Background UK government policy supports advance care planning and recording of patient preferences on EPaCCs (Department of Health, 2008). EPaCCs have been developed across the country but there is no consensus on evaluation (Allsop, Kite, McDermott, Penn et al., 2017) and assessments are urgently required (Petrova, Riley, Abel & Barclay, 2016; Callender, Riley, Broadhurst, Wiggins et al., 2017).

Aim This evaluation reviews the first five years of EPaCCS in North East Essex, locally called the My Care Choices register (MCCR) including; uptake of the register; the process of register entry before death and preferred place of care choices and outcomes. This is to contribute to the discussion about how EPaCCs should be evaluated and developed.

Method Data was extracted from MCCR from the date of inception in September 2013 to September 2018. Data recorded on the EPaCCS for residents of North East Essex were compared to Office for National Statistics mortality data to calculate what proportion of deaths had a register entry. The mean number of days prior to death that the register entry was created was calculated. Extraction of data included preferred place of care and subsequent achievement.
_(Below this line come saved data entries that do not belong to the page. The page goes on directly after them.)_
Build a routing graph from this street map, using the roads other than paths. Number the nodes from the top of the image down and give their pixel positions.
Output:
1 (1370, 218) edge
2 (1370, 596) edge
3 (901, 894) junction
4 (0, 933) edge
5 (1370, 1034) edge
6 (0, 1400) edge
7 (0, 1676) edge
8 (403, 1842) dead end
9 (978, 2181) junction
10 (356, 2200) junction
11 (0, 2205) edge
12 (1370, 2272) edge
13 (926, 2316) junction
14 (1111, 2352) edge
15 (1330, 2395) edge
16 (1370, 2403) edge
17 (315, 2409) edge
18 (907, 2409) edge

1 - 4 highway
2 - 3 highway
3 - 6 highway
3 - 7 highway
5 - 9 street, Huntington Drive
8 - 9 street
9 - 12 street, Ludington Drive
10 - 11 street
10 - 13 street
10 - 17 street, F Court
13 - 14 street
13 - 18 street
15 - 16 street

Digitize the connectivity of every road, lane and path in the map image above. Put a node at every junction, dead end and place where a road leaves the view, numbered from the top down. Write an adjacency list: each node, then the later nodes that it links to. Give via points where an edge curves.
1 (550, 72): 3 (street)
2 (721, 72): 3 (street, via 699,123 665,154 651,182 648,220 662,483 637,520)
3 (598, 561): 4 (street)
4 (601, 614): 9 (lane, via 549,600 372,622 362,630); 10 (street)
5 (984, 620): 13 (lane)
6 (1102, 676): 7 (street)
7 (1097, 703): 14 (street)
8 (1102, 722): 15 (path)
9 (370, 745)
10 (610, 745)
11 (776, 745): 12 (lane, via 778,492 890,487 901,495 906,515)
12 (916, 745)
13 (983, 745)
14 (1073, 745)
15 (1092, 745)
Results 8978 people in North East Essex recorded a register entry in the first five years of My Care Choices. The mean number of days to death from the initiation of a MCCR entry increased from 65 in year one, to 316 in year five. The proportion of people in North East Essex who died with a MCCR record increased from 20% in year one to 46% in year five. Preferred places of care were recorded for 81% of register entries. Of these 52% were home, 36% care home, 8% hospice, 3.5% hospital, 0.5% community hospital. Achievement of first choice preferred place of care was 70%.

Conclusion EPaCCs have potential to promote care consistent with peoples’ preferences towards the end of life. Opportunities should be taken to develop systematic evaluations to drive improvement.